There is hardly a dull moment in this film. Even outside of the carnage, every scene is dense with multiple exposures, mattes and other techniques, occurring with headache-inducing frequency. And even when this trickery is toned down in fleeting moments, single frames exude so much visual information that the viewer is forced to consider what it is they’re really experiencing. For all its weirdness, Hausu is foremost an art film, one that breaks apart and reassembles the elements of so many campy, low-budget movies to its own ends.

So we’ve just seen a decapitated head floating and self-propelled, followed by a girl drinking blood from a well. A whimsical piano ballad cues up. Accompanying scenes like this with ominous music might enhance the horror at the expense of the weird. Instead, Obayashi has the music serve as counterpoint to the images, heightening the bizarre atmosphere. Clearly he was interested in creating his own cinematic reality.2 One can only wonder to what heights of thrills and terrors it might climb if House took itself seriously.

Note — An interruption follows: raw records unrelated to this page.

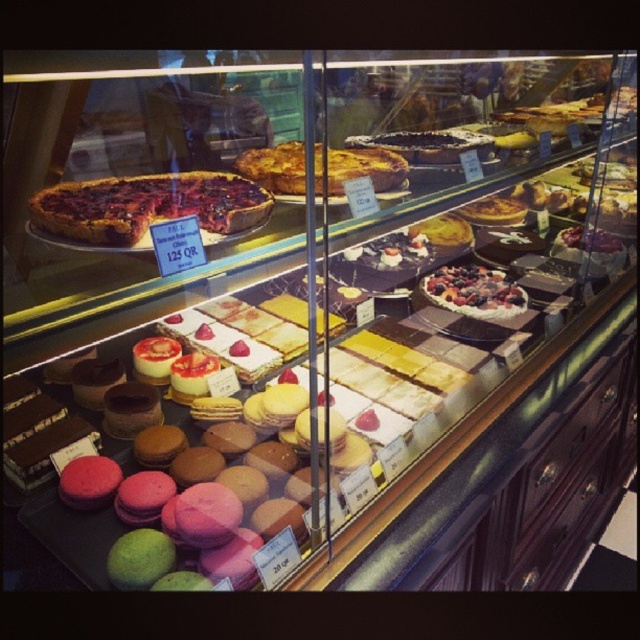
Question: Observing the image, what is the correct spatial positioning of dark chocolate pie at upper left in reference to berry-topped tart at center?

Choices:
 (A) left
 (B) right

Answer: (A)

Question: Which of the following is the closest to the observer?

Choices:
 (A) dark chocolate pie at upper left
 (B) golden flaky pie at center
 (C) berry-topped tart at center

Answer: (A)

Question: Can you confirm if golden flaky pie at center is positioned below berry-topped tart at center?

Choices:
 (A) no
 (B) yes

Answer: (A)

Question: Which point is closer to the camera taking this photo?

Choices:
 (A) (301, 170)
 (B) (452, 304)
 (C) (104, 179)

Answer: (C)

Question: Does dark chocolate pie at upper left appear under golden flaky pie at center?

Choices:
 (A) yes
 (B) no

Answer: (A)

Question: Considering the real-world distances, which object is farthest from the golden flaky pie at center?

Choices:
 (A) dark chocolate pie at upper left
 (B) berry-topped tart at center

Answer: (B)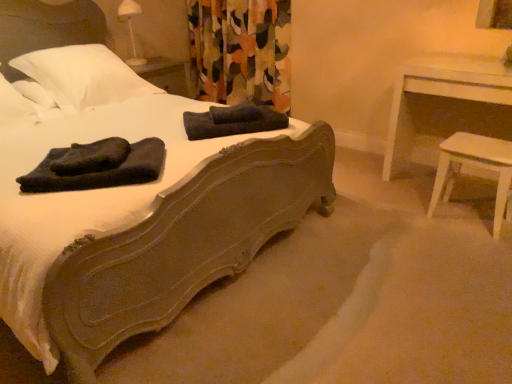
Where is `free space above dark blue fleece bath towel at center, the 3th bath towel viewed from the back (from a real-world perspective)`? free space above dark blue fleece bath towel at center, the 3th bath towel viewed from the back (from a real-world perspective) is located at coordinates (101, 155).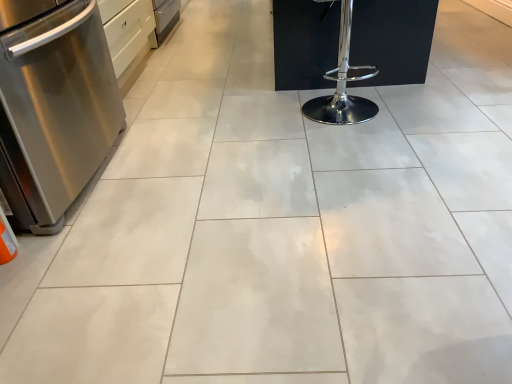
Locate an element on the screen. The height and width of the screenshot is (384, 512). free space in front of chrome/metallic bar stool at center-right is located at coordinates (357, 141).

After 33 years of relative obscurity Hausu has been brought out in to the light, largely due to a stunning new transfer from Janus films, recently packaged as a Criterion release (on Blu-ray no less). For the last year it’s been playing all over the United States in various art houses and independent theaters (the director even toured his own print in New York), and, if you live in or near Iowa City, it will be making its way to our very own bijou theater this month from December 3 – 9. No string of adjectives could possibly capture Hausu, so if you’re an open-minded filmgoer I can only recommend you experience it for yourself.

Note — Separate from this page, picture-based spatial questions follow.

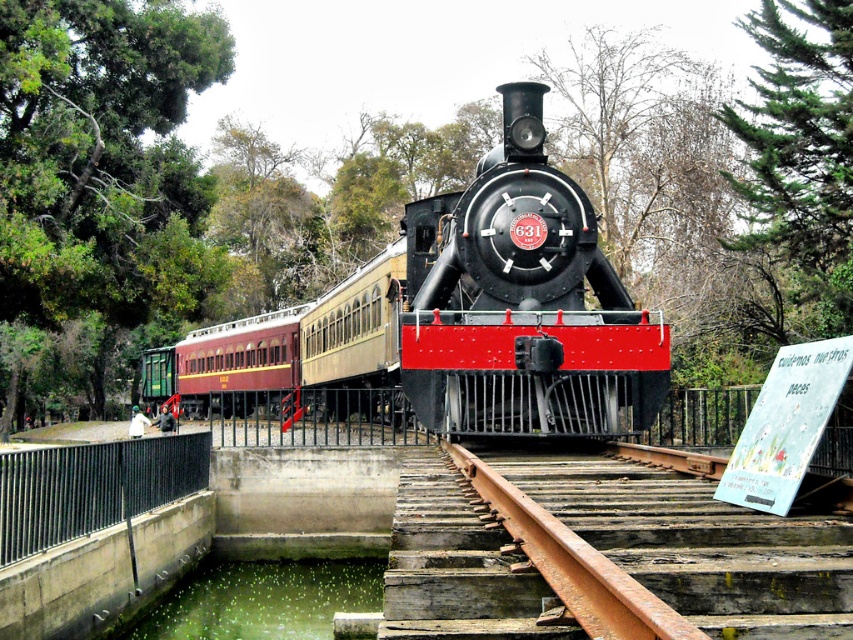
Which of these two, black polished metal steam engine at center or black metal fence at lower left, stands taller?

black metal fence at lower left is taller.

Find the location of `black polished metal steam engine at center`. black polished metal steam engine at center is located at coordinates (521, 301).

The width and height of the screenshot is (853, 640). What are the coordinates of `black polished metal steam engine at center` in the screenshot? It's located at (521, 301).

Does point (126, 468) come behind point (142, 618)?

No, (126, 468) is closer to viewer.

Is black metal fence at lower left wider than green liquid at lower left?

No.

This screenshot has height=640, width=853. What do you see at coordinates (91, 486) in the screenshot? I see `black metal fence at lower left` at bounding box center [91, 486].

Where is `black metal fence at lower left`? The width and height of the screenshot is (853, 640). black metal fence at lower left is located at coordinates (91, 486).

Is black polished metal steam engine at center bigger than green liquid at lower left?

No.

Measure the distance between black polished metal steam engine at center and camera.

They are 36.80 feet apart.

Where is `black polished metal steam engine at center`? black polished metal steam engine at center is located at coordinates (521, 301).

1 The film became a surprise hit for Toho studios, particularly among kids and young adults. The director notes in the making of doc from the Criterion release that “kids, all of them under 15, would line up down the block to see the film.” This was unprecedented at the time during Japan’s newly realized television era. Despite it’s success, somehow House was almost completely unknown outside of Japan for decades.

2 Again, the “Constructing a House” doc from Criterion is instructive. Obayashi claims that realism was the norm in Japanese cinema of the day, so he set out to breach this from the beginning. He insisted his special effects be intentionally bad or obviously fake to draw the audience in to the experimental expressionism he calls a film.